[Exercise data]:

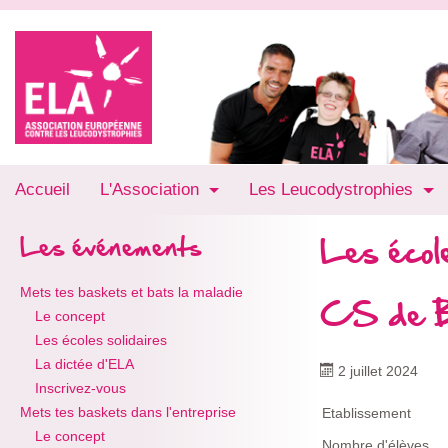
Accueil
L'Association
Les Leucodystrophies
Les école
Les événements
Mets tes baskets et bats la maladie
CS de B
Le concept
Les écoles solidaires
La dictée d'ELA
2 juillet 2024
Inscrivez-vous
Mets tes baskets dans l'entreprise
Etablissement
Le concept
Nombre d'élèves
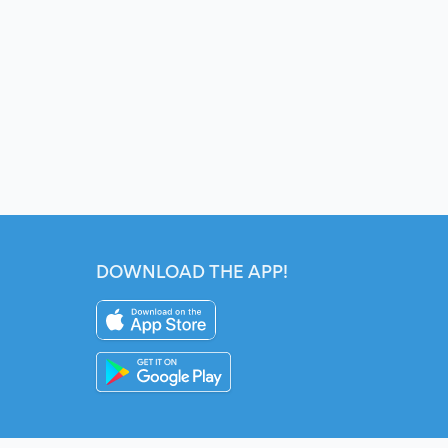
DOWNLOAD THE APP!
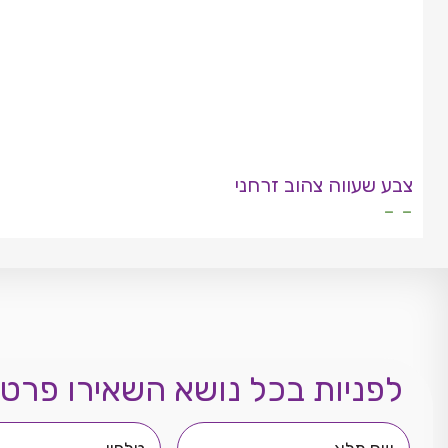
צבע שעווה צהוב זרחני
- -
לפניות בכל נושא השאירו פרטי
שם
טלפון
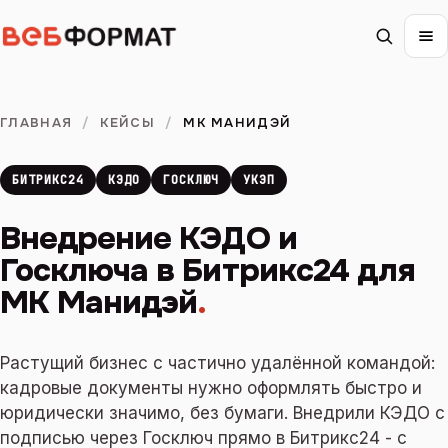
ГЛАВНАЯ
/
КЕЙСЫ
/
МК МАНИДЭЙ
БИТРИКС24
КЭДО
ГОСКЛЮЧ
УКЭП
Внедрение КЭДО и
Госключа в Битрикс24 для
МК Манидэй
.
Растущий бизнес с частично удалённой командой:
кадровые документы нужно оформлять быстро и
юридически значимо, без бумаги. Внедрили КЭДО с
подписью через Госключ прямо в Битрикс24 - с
* * *
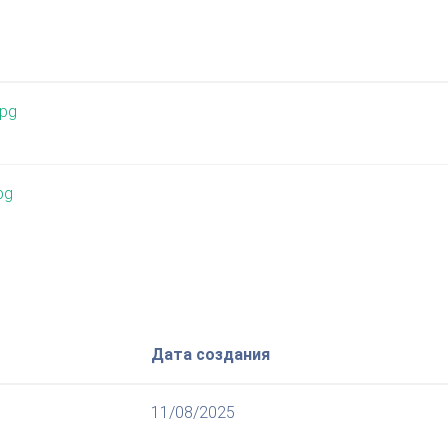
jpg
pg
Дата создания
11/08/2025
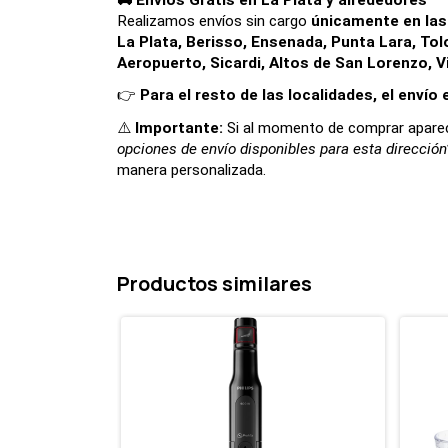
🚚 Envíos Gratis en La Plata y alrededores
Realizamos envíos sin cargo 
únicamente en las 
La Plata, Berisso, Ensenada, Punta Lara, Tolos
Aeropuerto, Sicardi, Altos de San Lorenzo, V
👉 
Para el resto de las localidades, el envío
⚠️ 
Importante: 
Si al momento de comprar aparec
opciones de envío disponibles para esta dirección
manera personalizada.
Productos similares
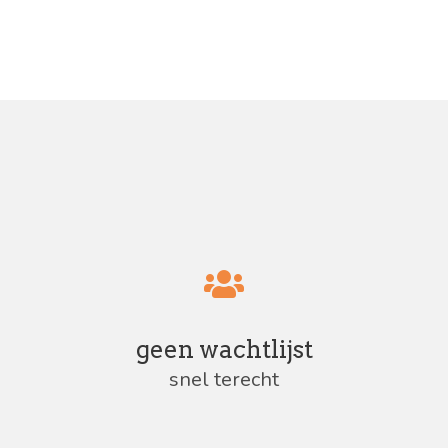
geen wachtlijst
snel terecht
==
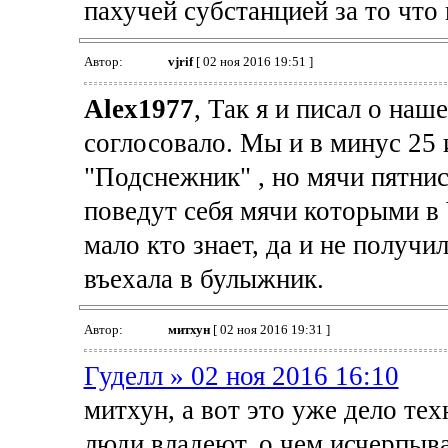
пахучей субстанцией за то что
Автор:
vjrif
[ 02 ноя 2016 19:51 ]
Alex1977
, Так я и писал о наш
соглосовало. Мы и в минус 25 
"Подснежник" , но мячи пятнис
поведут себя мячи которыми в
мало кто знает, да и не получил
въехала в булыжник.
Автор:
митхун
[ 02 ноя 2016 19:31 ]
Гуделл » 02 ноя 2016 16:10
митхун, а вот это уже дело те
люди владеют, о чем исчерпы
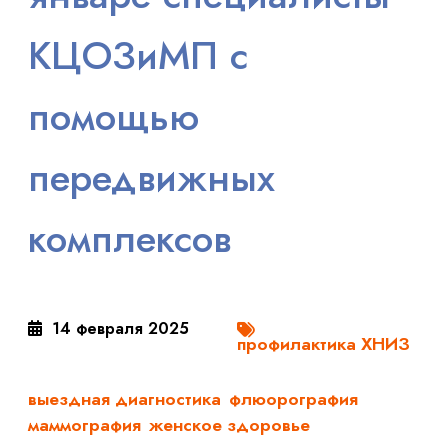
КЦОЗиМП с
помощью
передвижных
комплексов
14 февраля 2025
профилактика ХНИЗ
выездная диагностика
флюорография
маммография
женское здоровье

[To-do item]: Output exactly one stretch of the listing: from the line containing "передвижных" through the line containing "женское здоровье", both end lines included.

[Reply to the exercise]:
передвижных
комплексов
14 февраля 2025
профилактика ХНИЗ
выездная диагностика
флюорография
маммография
женское здоровье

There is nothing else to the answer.